Parágrafo único. As editoras cuidarão para que as capas que contenham mensagens pornográficas ou obscenas sejam protegidas com embalagem opaca.
Art. 79. As revistas e publicações destinadas ao público infanto-juvenil não poderão conter ilustrações, fotografias, legendas, crônicas ou anúncios de bebidas alcoólicas, tabaco, armas e munições, e deverão respeitar os valores éticos e sociais da pessoa e da família.
Somado a isso, considerou o relacionamento homoafetivo, apesar de reconhecido pela jurisprudência (como qualquer outro), como uma parte do livro que não corresponde ao “campo temático próprio da publicação”, que, por essa razão, deveria ter sido advertida, tendo em vista a proteção da criança e do adolescente. Ou seja, a homoafetividade foi enquadrada, inspirada nos artigos, como “material impróprio ou inadequado a crianças e adolescentes” e como um desrespeito aos “valores éticos e sociais da pessoa e da família”, além de, segundo o redator da denúncia, material possivelmente indutor e nocivo à criança e ao adolescente.

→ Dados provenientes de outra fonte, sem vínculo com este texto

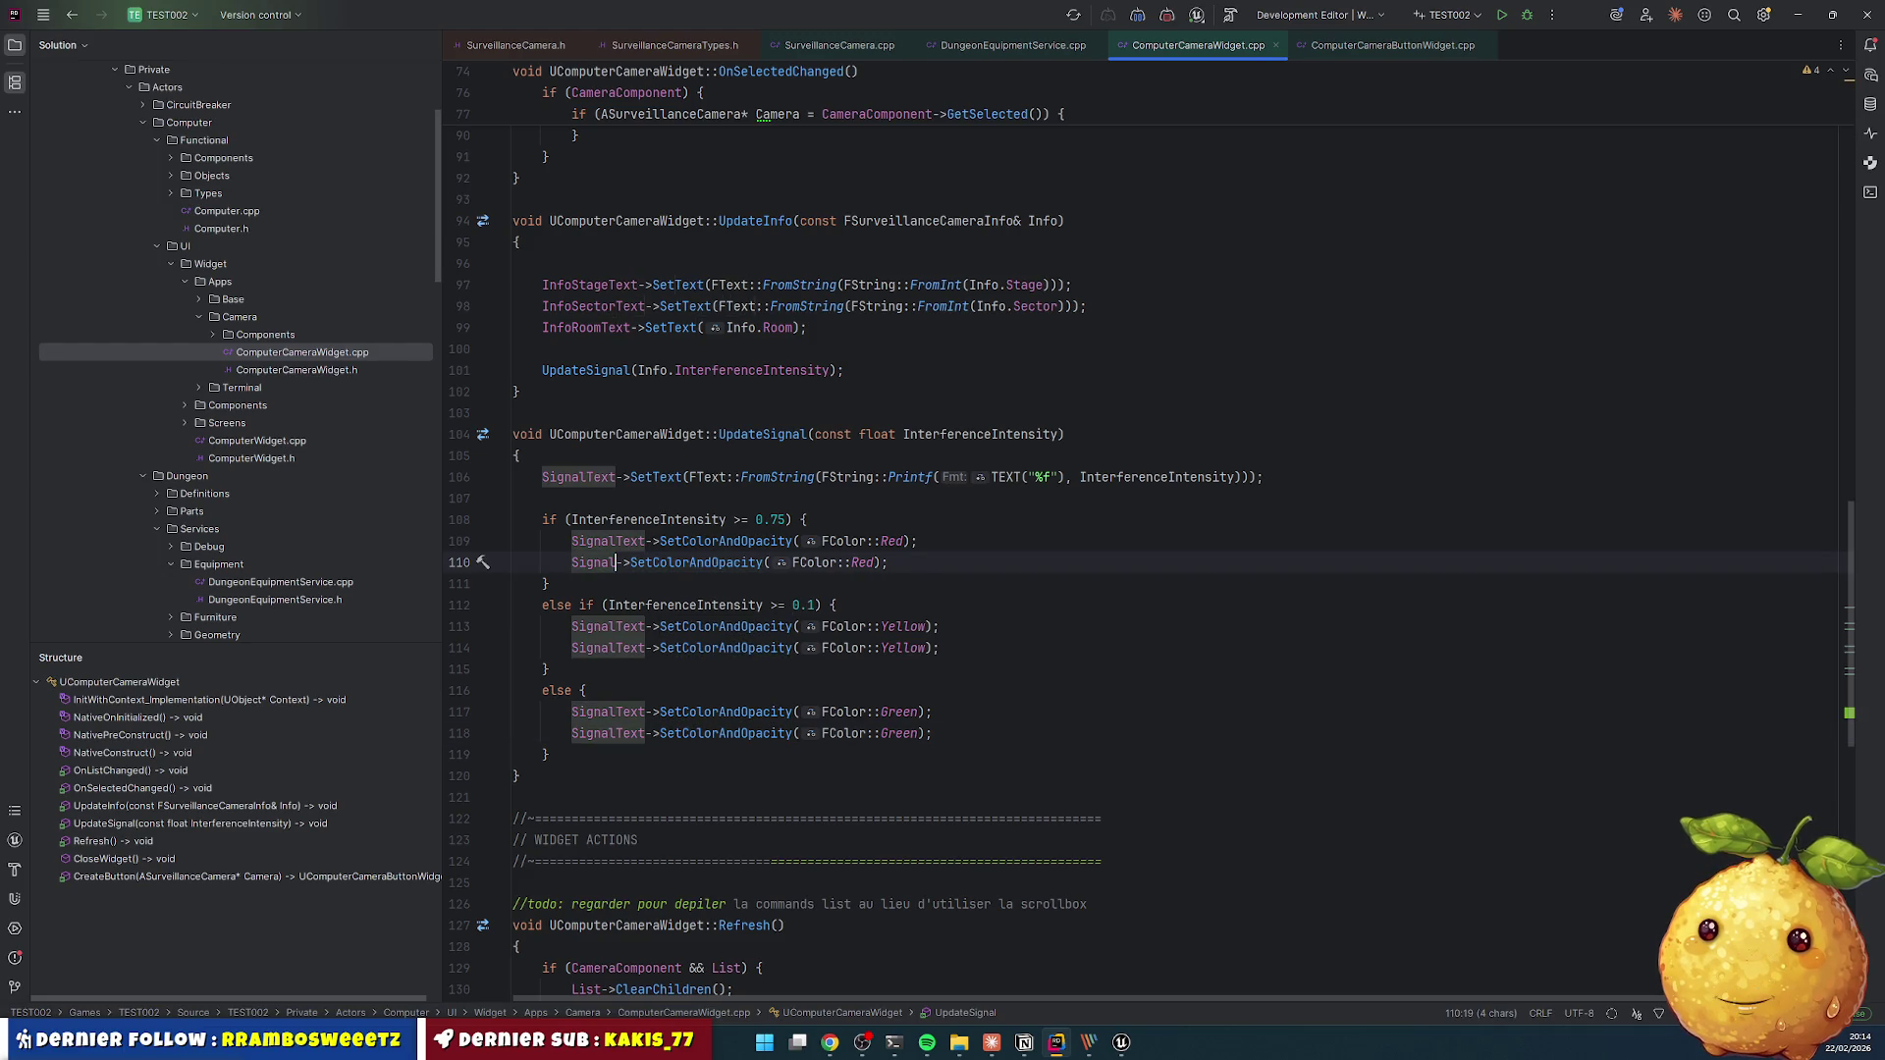
key(Delete)
key(Delete)
key(Delete)
text(Text)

A decisão de não acatar essa denúncia converge com conceitos desenvolvidos por Pierre Bourdieu ao longo de sua teoria. Primeiramente, a decisão consta violação dos princípios de igualdade e legalidade, justificada pela distinção entre a abordagem de relacionamentos homoafetivos e os demais quanto à presença de advertência. Sobre isso, afirma Bourdieu sobre as normas jurídicas que elas aparentam universalidade e procura social. No entanto, é possível observar como foi usada uma justificativa aparentemente social (proteção dos valores éticos e sociais da pessoa e da família) para uma decisão homofóbica, no intuito de “não incentivar” a homoafetividade, como se ela ferisse as definições de família.
Contudo, a própria Constituição inclui casais do mesmo sexo na definição de família, ou seja, não há conteúdo a ser advertido para o publico infanto-juvenil. Nessa linha, Bourdieu determina que é no interior do universo de relações entre o campo jurídico e o campo do poder que se definem os meios, os fins e os efeitos específicos que são atribuídos à ação jurídica. O campo do poder é definido pelo aspecto social, que hierarquiza aqueles que detém mais poder, e, por consequência, torna estes os condicionadores da ação jurídica, que é manipulada para segregar um grupo em relação a outro, tal como foi intencionado pela denúncia à exposição da Bienal do Livro.
Com isso, é possível observar como o texto jurídico, somado ao interesse dos dominantes, pode ser usado para favorecê-los. É evidente que foram invocados valores subjetivos do conceito de família e do que é inadequado para crianças e adolescentes na denúncia feita pela Prefeitura, o que mostra a primazia da visão de mundo das classes dominantes sobre a própria lei.
Ana Clara Alves Gasparotto - Direito Matutino - 2º semestre (Turma XXXVIII)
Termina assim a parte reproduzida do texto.